Every line of the material below that contains the string "hace" must appear in the answer.

Start of EXTRACTED RECORDS

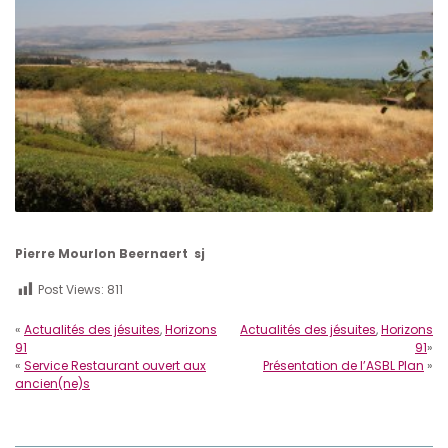
Pierre Mourlon Beernaert sj
Post Views:
811
«
Actualités des jésuites
,
Horizons
Actualités des jésuites
,
Horizons
91
91
»
«
Service Restaurant ouvert aux
Présentation de l’ASBL Plan
»
ancien(ne)s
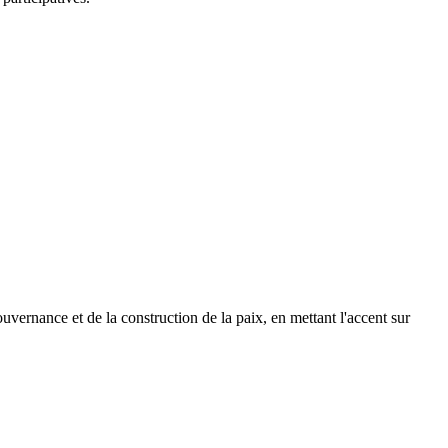
vernance et de la construction de la paix, en mettant l'accent sur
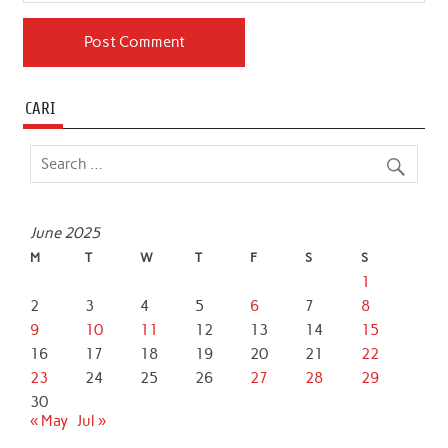
CARI
June 2025
M
T
W
T
F
S
S
1
2
3
4
5
6
7
8
9
10
11
12
13
14
15
16
17
18
19
20
21
22
23
24
25
26
27
28
29
30
« May
Jul »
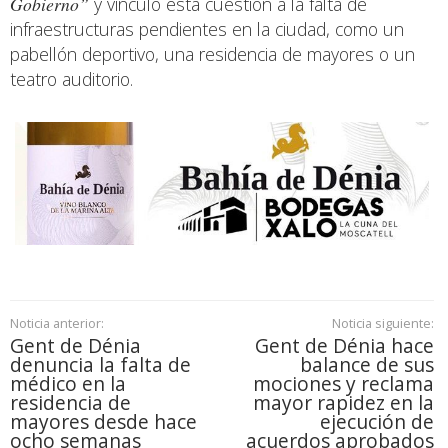
Gobierno”
y vinculó esta cuestión a la falta de
infraestructuras pendientes en la ciudad, como un
pabellón deportivo, una residencia de mayores o un
teatro auditorio.
Noticia anterior:
Noticia siguiente:
Gent de Dénia
Gent de Dénia hace
denuncia la falta de
balance de sus
médico en la
mociones y reclama
residencia de
mayor rapidez en la
mayores desde hace
ejecución de
ocho semanas
acuerdos aprobados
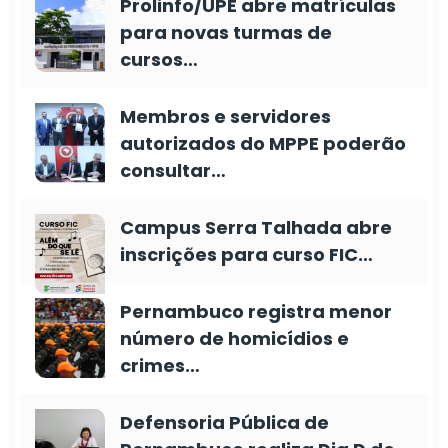
Prolinfo/UPE abre matrículas
para novas turmas de
cursos…
Membros e servidores
autorizados do MPPE poderão
consultar…
Campus Serra Talhada abre
inscrições para curso FIC…
Pernambuco registra menor
número de homicídios e
crimes…
Defensoria Pública de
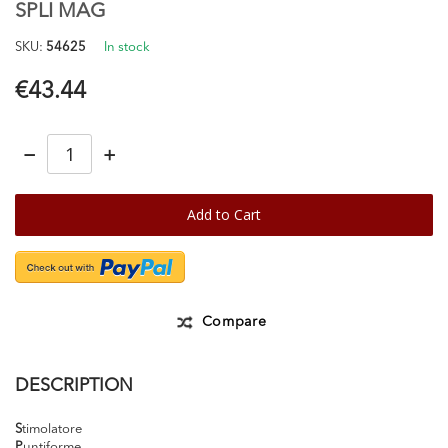
SPLI MAG
beginning
of
SKU
54625
In stock
the
images
€43.44
gallery
−
+
Add to Cart
Compare
DESCRIPTION
S
timolatore
P
untiforme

End of EXTRACTED RECORDS

TASK ANSWER ▸
Gent de Dénia hace
mayores desde hace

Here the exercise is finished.